* PROVIDED ENTRIES *
----

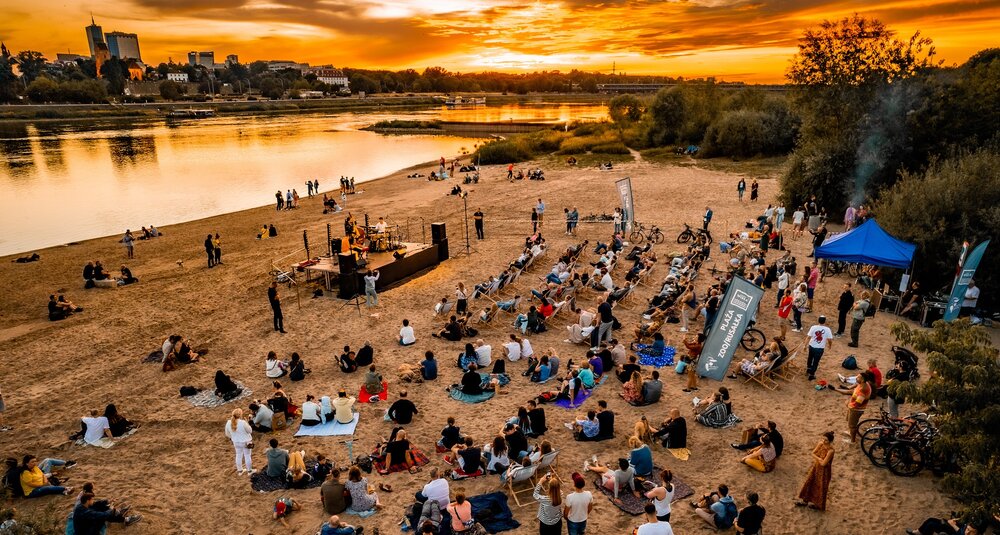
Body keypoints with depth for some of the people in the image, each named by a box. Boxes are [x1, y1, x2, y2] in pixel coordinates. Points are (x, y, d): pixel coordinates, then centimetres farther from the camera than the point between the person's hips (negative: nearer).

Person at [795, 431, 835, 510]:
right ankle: (805, 500, 40)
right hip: (816, 467, 7)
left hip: (823, 471, -7)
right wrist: (819, 459, -19)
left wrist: (816, 458, -11)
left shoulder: (830, 450, -31)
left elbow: (823, 463, -26)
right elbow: (813, 453, -2)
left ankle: (818, 504, 39)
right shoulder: (821, 444, -12)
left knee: (820, 487, 15)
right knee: (809, 482, 20)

----

* YOUR TASK *
Rewrite the listing from the line containing "left elbow: (823, 463, -26)" through the end of the listing, replacing "knee" with "knee joint" and leaving everything else unchanged.

* OUTPUT *
left elbow: (823, 463, -26)
right elbow: (813, 453, -2)
left ankle: (818, 504, 39)
right shoulder: (821, 444, -12)
left knee joint: (820, 487, 15)
right knee joint: (809, 482, 20)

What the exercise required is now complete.